За окном стояло раннее утро – солнце ещё не поднялось над лесом, но небо уже побелело, и свет тёк по обочине мягко, как молоко. В высокой траве у дороги качались ромашки. Я заметила их, когда открывала ставни. Белые точки в зелёном – много, до самого поворота.

В семь пришла Лена. В семь двадцать – Петрович. В восемь – никого. Я резала тесто на кружки, раскладывала начинку. Кофемашина гудела. Из приёмника на полке тихо играло радио – я включала его по утрам, чтобы в кафе не было пусто.

В восемь двадцать дверь открылась.

Я подняла голову и остановилась с ножом в руке.

Слава стоял на пороге. Не в рабочей куртке – в рубашке. Клетчатой, светлой, застёгнутой на все пуговицы, кроме верхней. Выбрит. Ботинки без глины. В руке – ромашки. Полевые. Не три, как тогда, – целый пучок, перевязанный травинкой. Стебли влажные, ещё в росе.

Он шагнул к стойке. Положил ромашки передо мной. Не сказал ни слова.

Я смотрела на цветы. Белые лепестки, жёлтые серёдки, тонкие стебли. Запах – тёплый, горьковатый, с привкусом обочины и августа, хотя до августа ещё была неделя.

И я вспомнила. Парту. Шестой класс. Три ромашки, перевязанные травинкой. Учебник литературы, в котором остался бледный контур лепестка. И мальчика, который молча вернулся на место и до конца урока рисовал в тетрадке.

Слава стоял у стойки. Молча. Ждал.

И я поняла – ждал не ответа. Ждал, пока я сама решу.

Я отложила нож. Вытерла руки полотенцем. Поставила ромашки в стеклянную банку на стойке – других ваз у меня не было.

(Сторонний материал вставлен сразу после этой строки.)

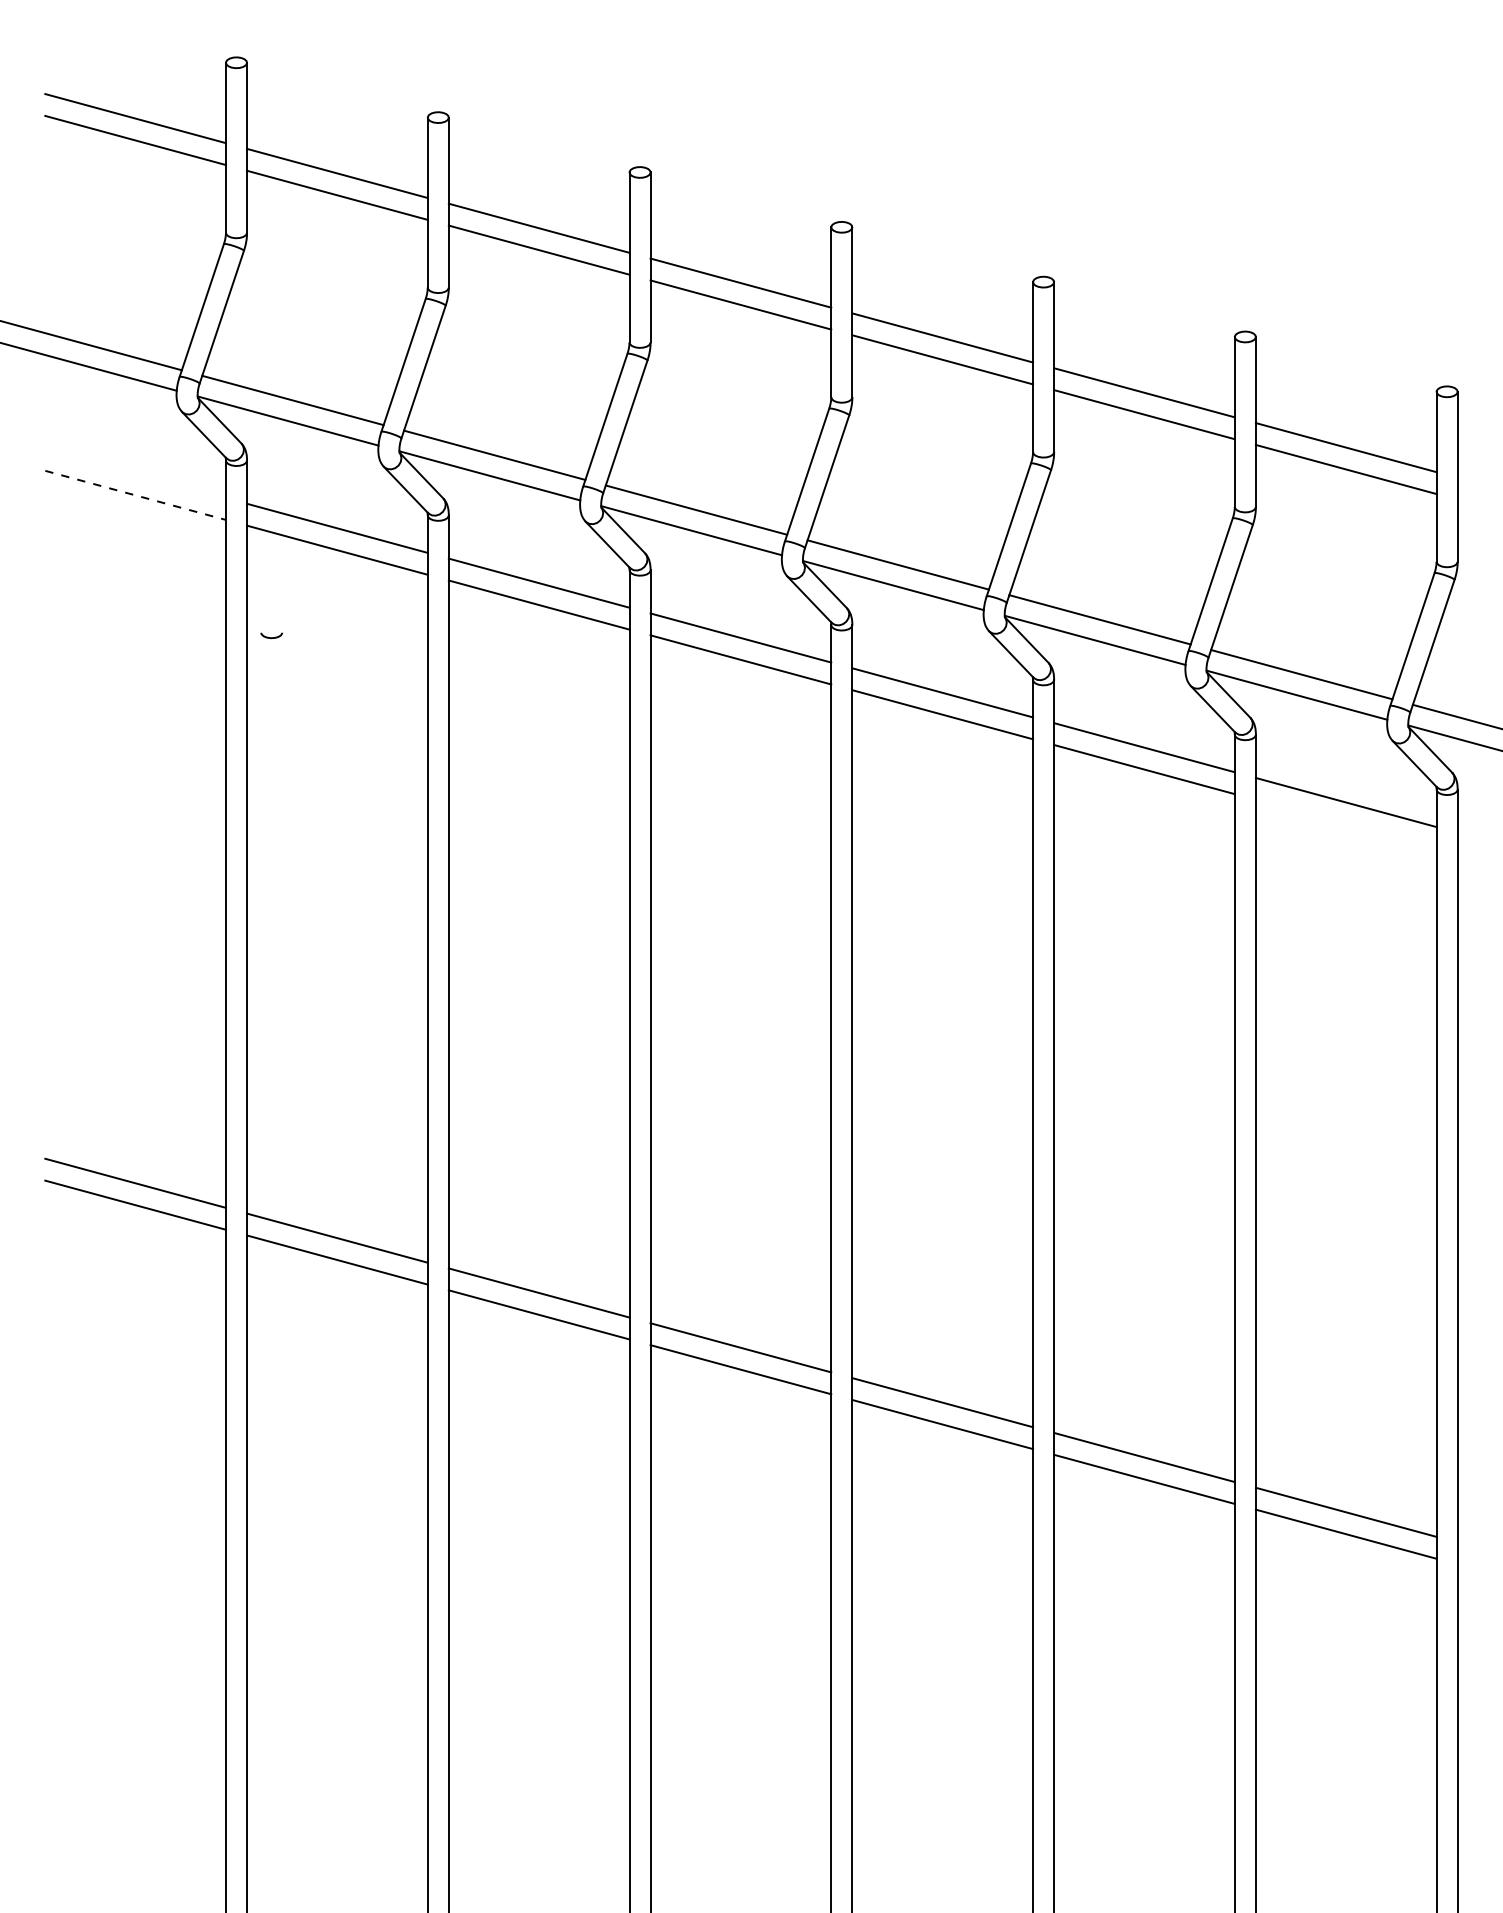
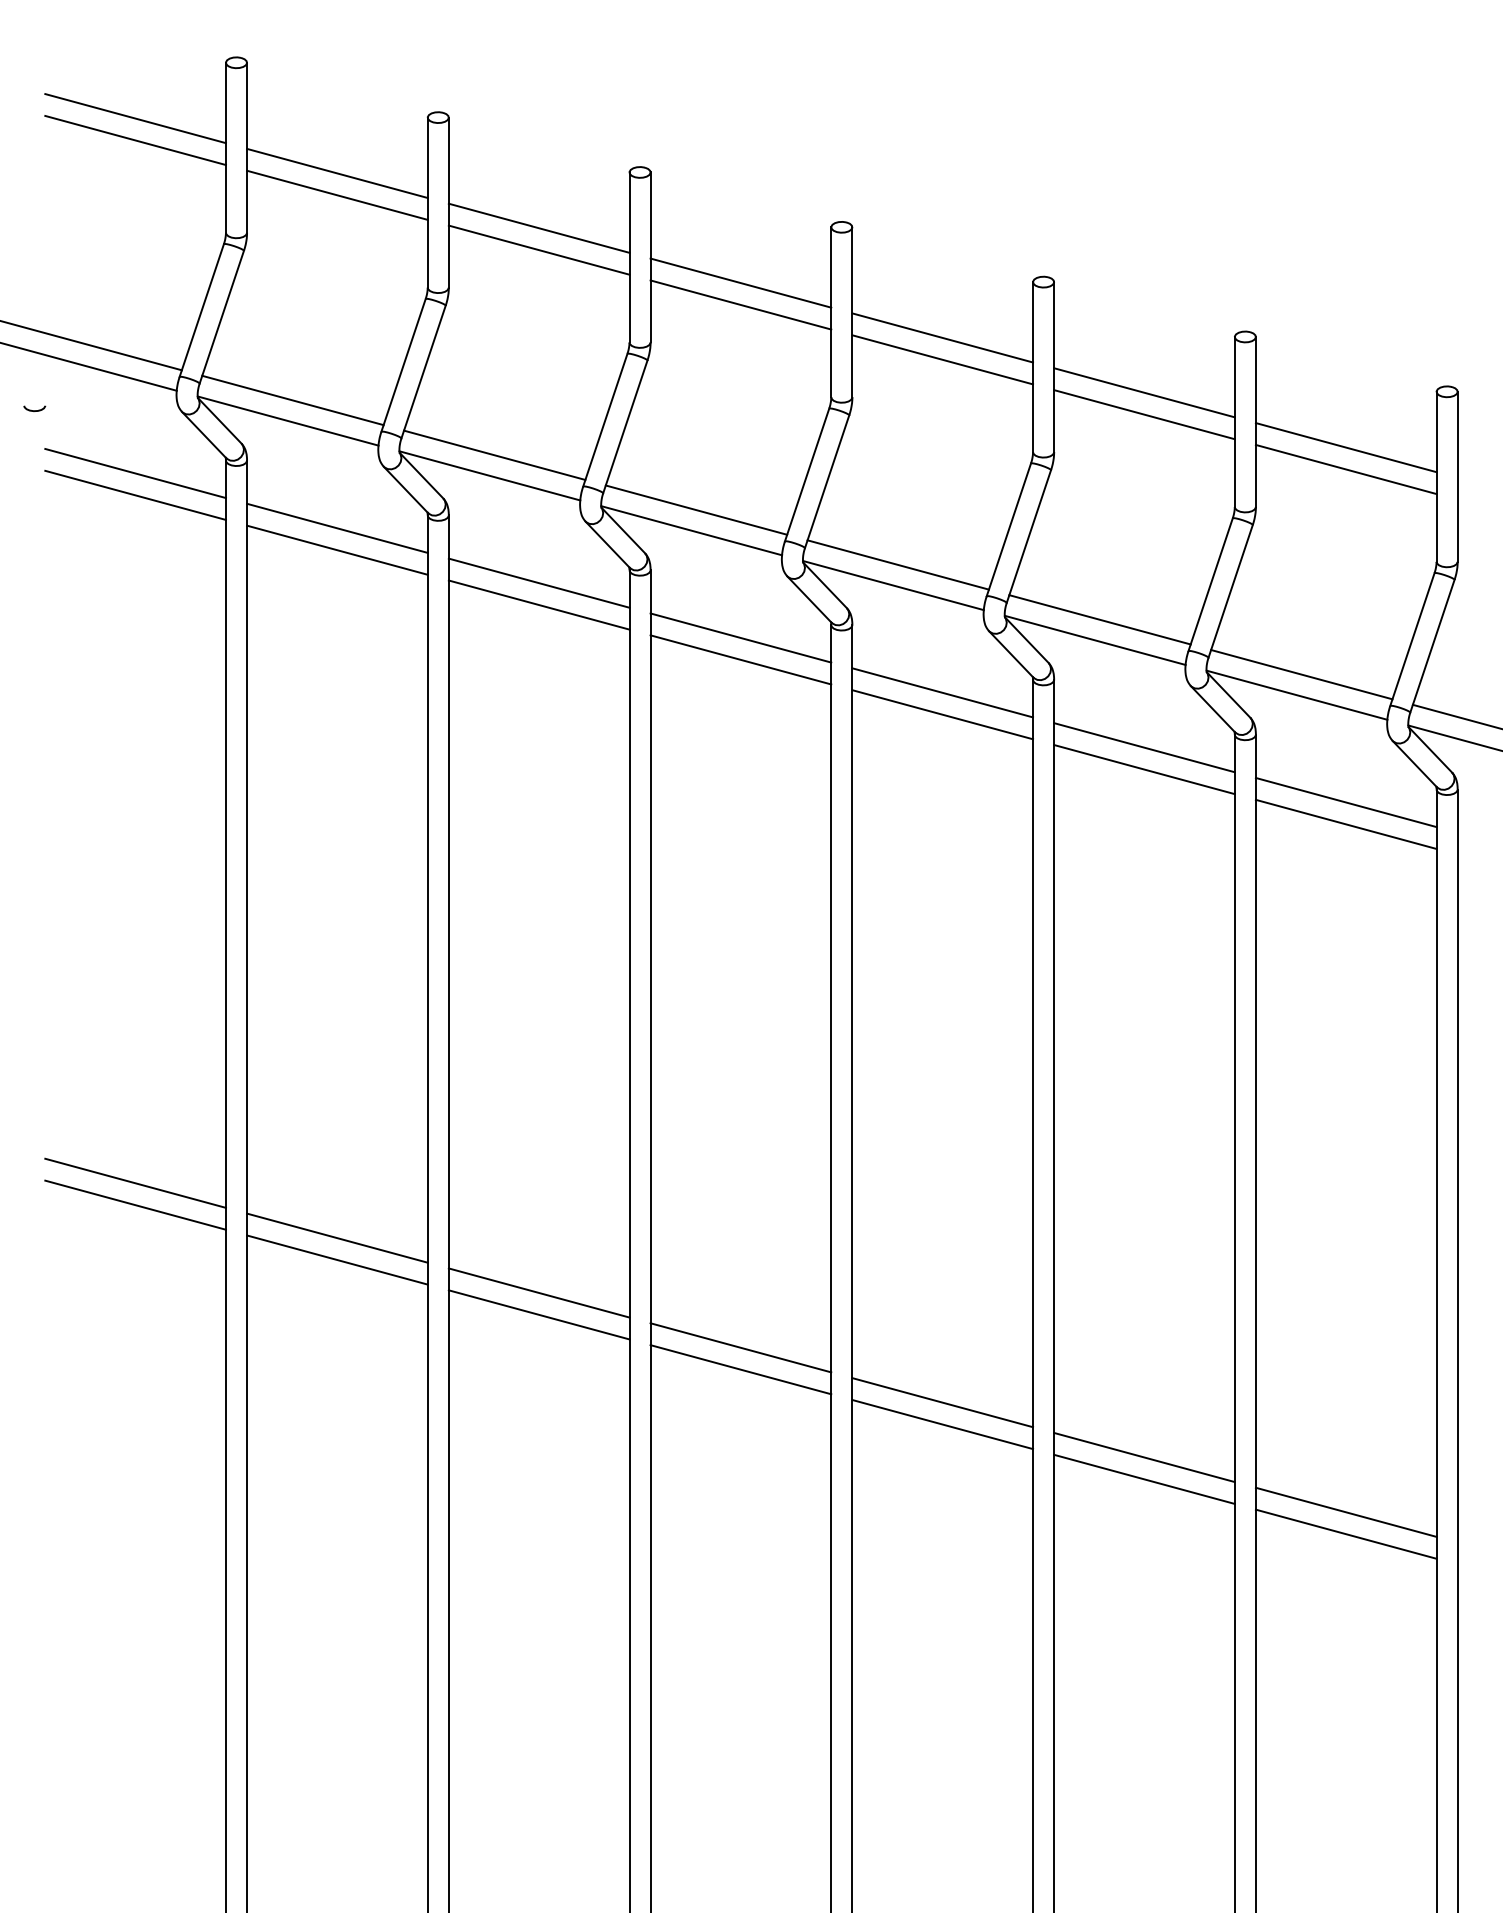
line at (135, 473): none -> present
line at (135, 495): dashed -> solid
curve at (271, 637) position: (271, 637) -> (34, 410)
line at (1345, 823): none -> present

Потом повернулась к верхней полке. Там, за пакетами сахара, стояла чашка. Белая, с отколотым краем. Вторая. Год она простояла наверху, в темноте.

Я встала на цыпочки. Достала. Сдула пыль. Протёрла краем фартука.

Налила кофе в обе чашки. Свою – привычным движением, на автомате. Вторую – медленнее, аккуратнее, чтобы не расплескать.

Слава сел у окна. На его место – то самое, где капало с крыши в июне. Я поставила его чашку напротив. Он взял её обеими ладонями – широкие, с пятнами лака, они закрыли чашку целиком. Кофе дымился.

– Долго ждал? – спросила я.

– Привык, – ответил он.

За окном шумела трасса. Солнце поднялось над лесом и легло полосой на стойку, на ромашки в банке, на две одинаковые чашки – белые, с отколотыми краями. Сахарница с ромашкой на крышке стояла между ними.

Я села напротив. Достала из печки первый пирожок – горячий, с картошкой – и протянула ему.